「グーグル問題」を冷静に考える

「グーグル問題」を冷静に考える

 グーグルが中国から撤収すると、マスコミは報道している。グーグル本社の声は聞こえてこないので、なかなか本質は分かりにくいが、米国政府が乗り出してきそうなニュースに触れると、いささか憂慮せざるを得ない。グーグルが問題にしているのは、どうやら中国かららしいグーグルに向けてのネットワーク攻撃についてのようだ。この点であるとするなら、手順として、まず、ハッカーを刑事罰に定めている中国の警察当局に提訴するか、営業妨害で商務部に提訴する必要がある。それでもなお、対応が不満だというならば、外交問題にすべきだろう。いきなり、米国政府がコメントする、というのは、冷静さに欠けた動きである。
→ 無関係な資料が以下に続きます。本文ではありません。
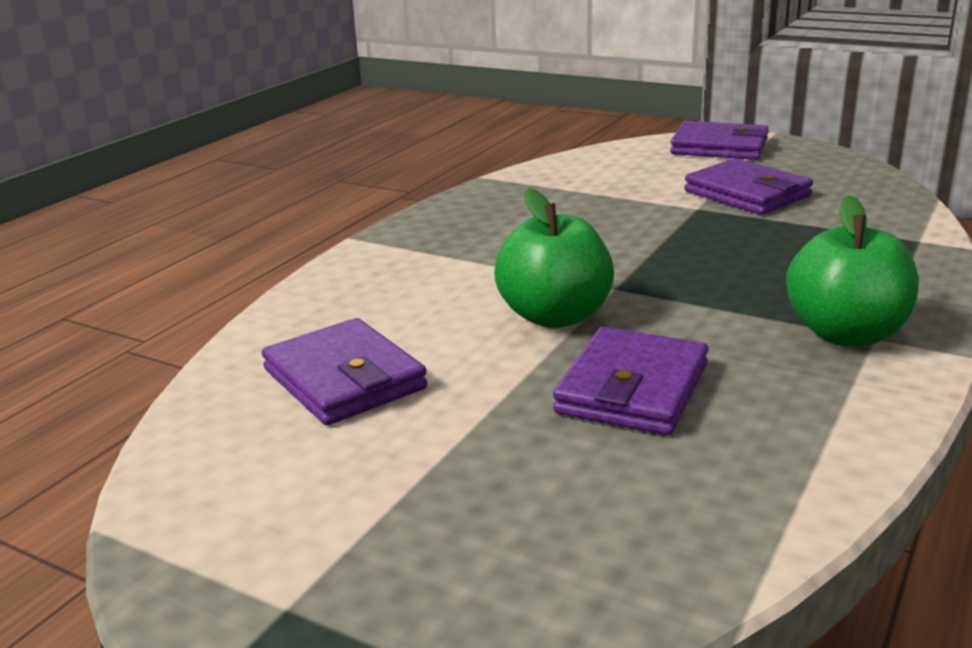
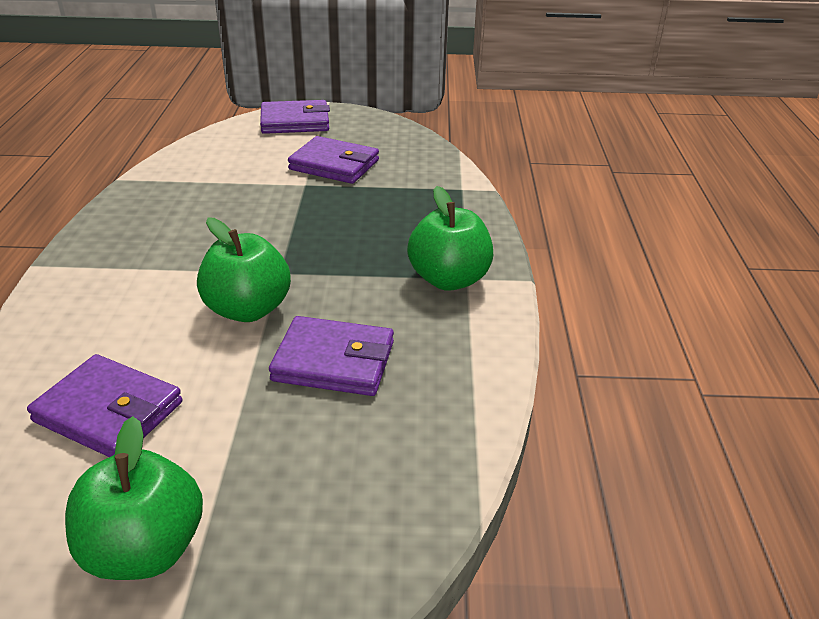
camera: 30 degrees left, 10 degrees up
(302, 517) = (145, 549): none -> green apple
(632, 389) = (334, 361): purple wallet -> purple wallet turned 75 degrees counterclockwise

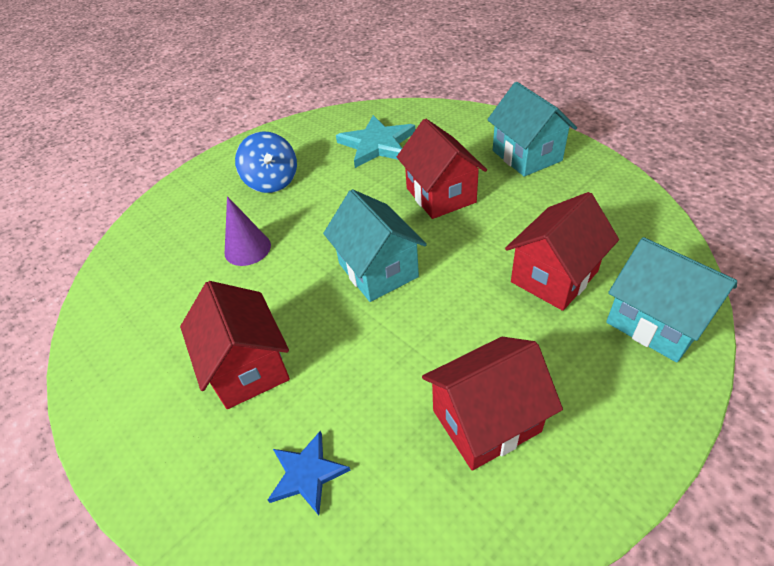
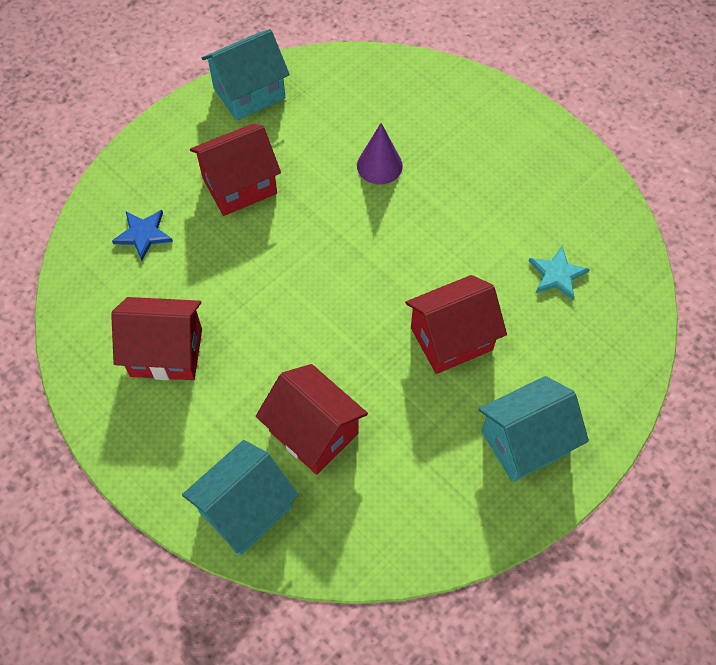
camera: 85 degrees right, 15 degrees up
(272, 181) = (487, 173): blue spinning top -> none
(377, 144) = (557, 275): turquoise star -> turquoise star, size x0.60
(378, 270) = (338, 277): turquoise house -> turquoise house (249, 93)
(486, 421) = (166, 352): red house -> red house turned 60 degrees counterclockwise

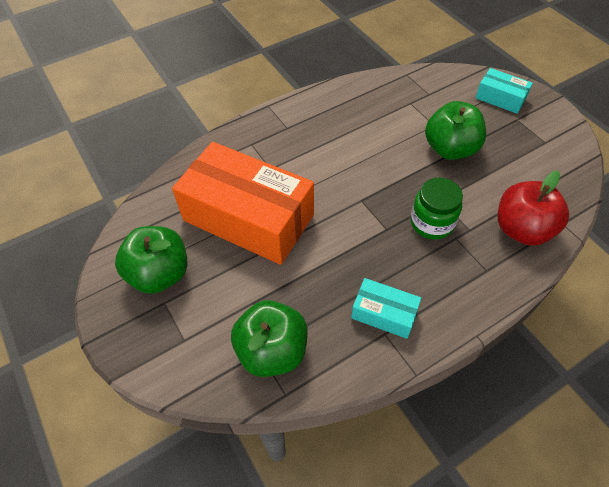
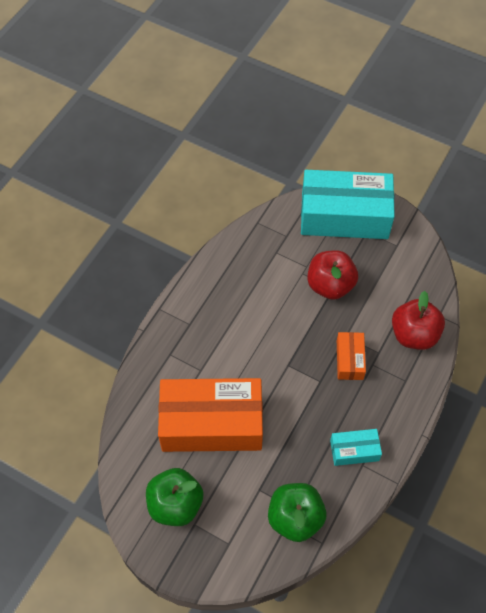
camera: 30 degrees left, 5 degrees up
(431, 223) = (349, 360): green jar -> orange box
(450, 149) = (330, 285): green apple -> red apple
(500, 98) = (344, 216): turquoise box -> turquoise box, size x2.21

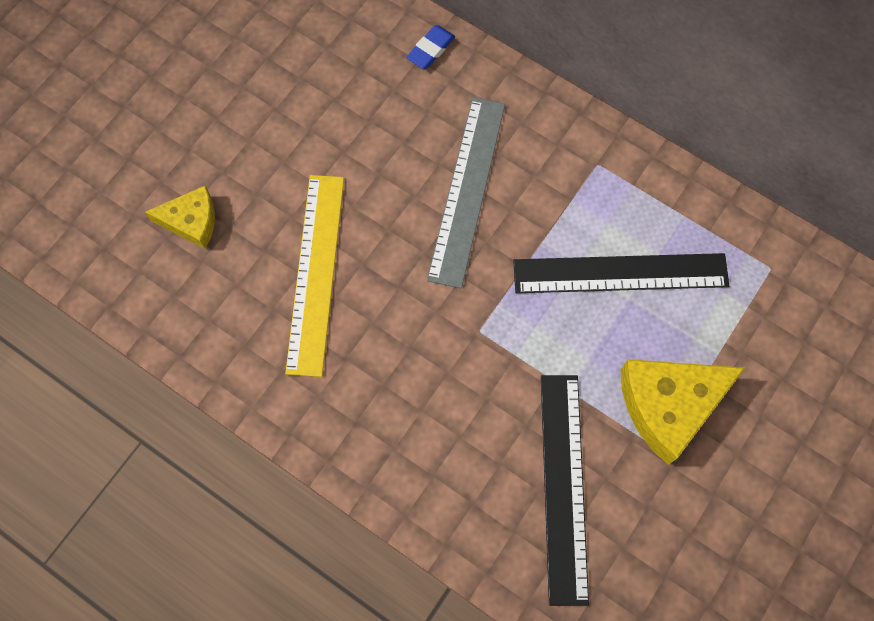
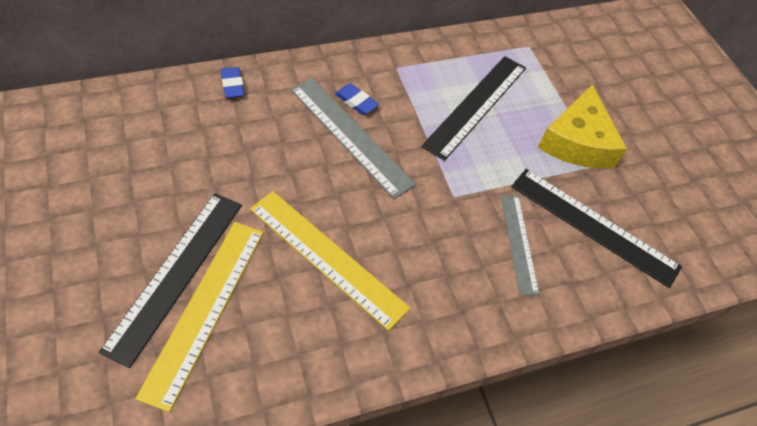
camera: 60 degrees left, 15 degrees down
(191, 221) = (205, 309): yellow cheese -> yellow ruler
(204, 174) = (176, 273): none -> black ruler
(476, 426) = (518, 243): none -> grey ruler
(514, 163) = (356, 102): none -> blue eraser

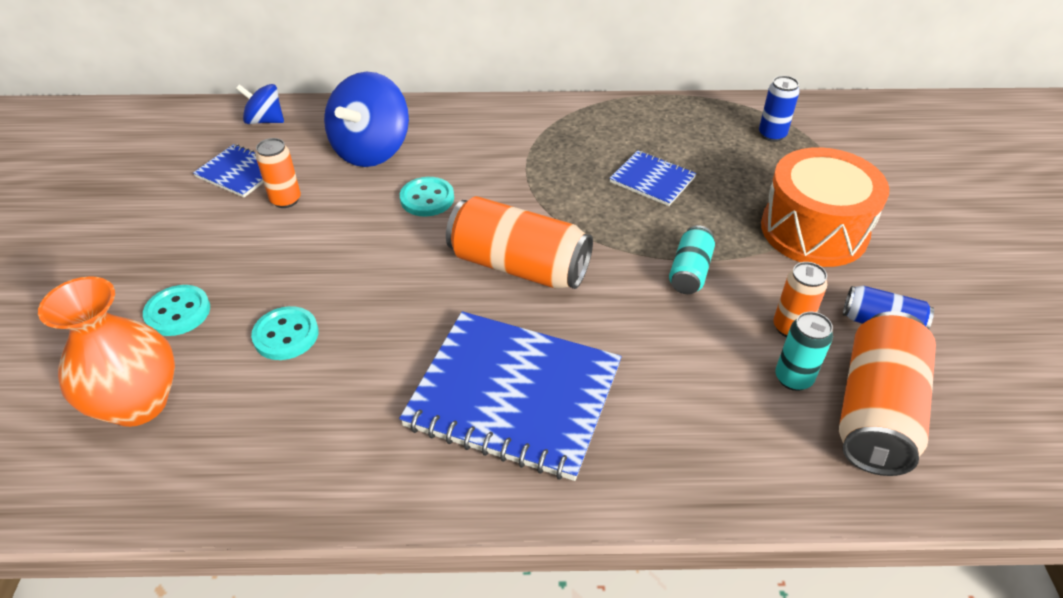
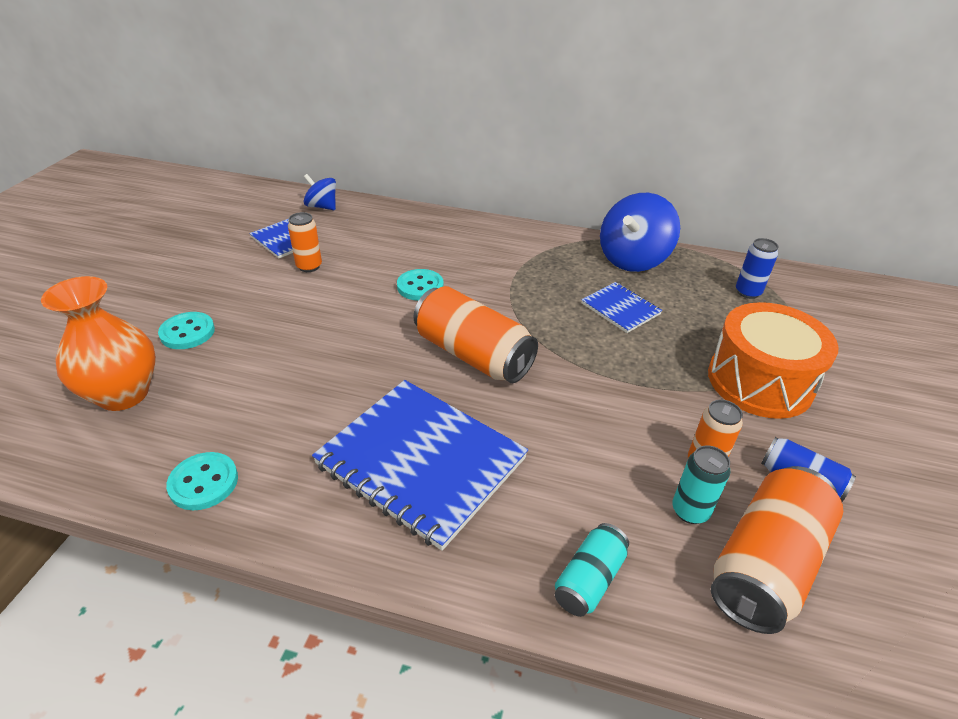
camera: 15 degrees right, 5 degrees down
(286, 335) = (259, 368): turquoise button -> turquoise button (203, 482)
(371, 150) = (393, 242): blue spinning top -> blue spinning top (633, 259)
(690, 272) = (625, 392): turquoise can -> turquoise can (589, 579)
 日本では殺虫剤混入の餃子問題があった。これは日本で起きた人命にかかわることなので、当初から日本は政府が中国に掛け合った。その後の当該企業を守るかのような中国政府の対応には不満が残っている。初期の段階で、日本へ責任転嫁しようとした動きのために時間を無駄にし、この間に、当該企業は倒産して事件はうやむやのうちに終わってしまいそうな気配である。こういう態度が予想できるので、最初から米国政府を頼ったと、もし、言うのならば、独立自尊の意気盛んなグーグルらしからぬ行動とがっかりさせられる。

 我々は、まだ、数年前までの古い中国の社会をイメージする先入観から抜け出ていないような気がする。中国の急進展は、経済統計、インターネット普及の統計、自動車販売台数が世界一になった、というニュースなどを見て、十分に承知のはずだ。経済的に富むことによって、生活観、価値観は大きく変わってくるはずだ。これまで「コピー天国」と言われた中国がこのまま続くのか、それとも、今度は守るべきものが多くなって、知的財産権を厳格に運用する社会に転換するのか、これは十分に観察して見極めなくてはならない時期に来ている。

 政府内部で政策転換が起きても、新しい生活感や価値観が根付くには時間がかかる。すぐには社会全体に浸透はしまい。従って、情報産業分野でも、知的財産権にかかわるような中国との付き合い方は、なお、慎重を要するが、中国の制度が変化しているならば、それを十分に研究する必要もある。中国は10年も経てば、日本の2倍、3倍の経済大国になっているかもしれない。その時には、現在とは付き合い方が違っていることは確実である。従来のイメージに固執せず、柔軟に、中国を見る目が必要である。その意味でも、われわれよりも中国をよく知る、台湾の皆さんとの付き合いは一層大切になる。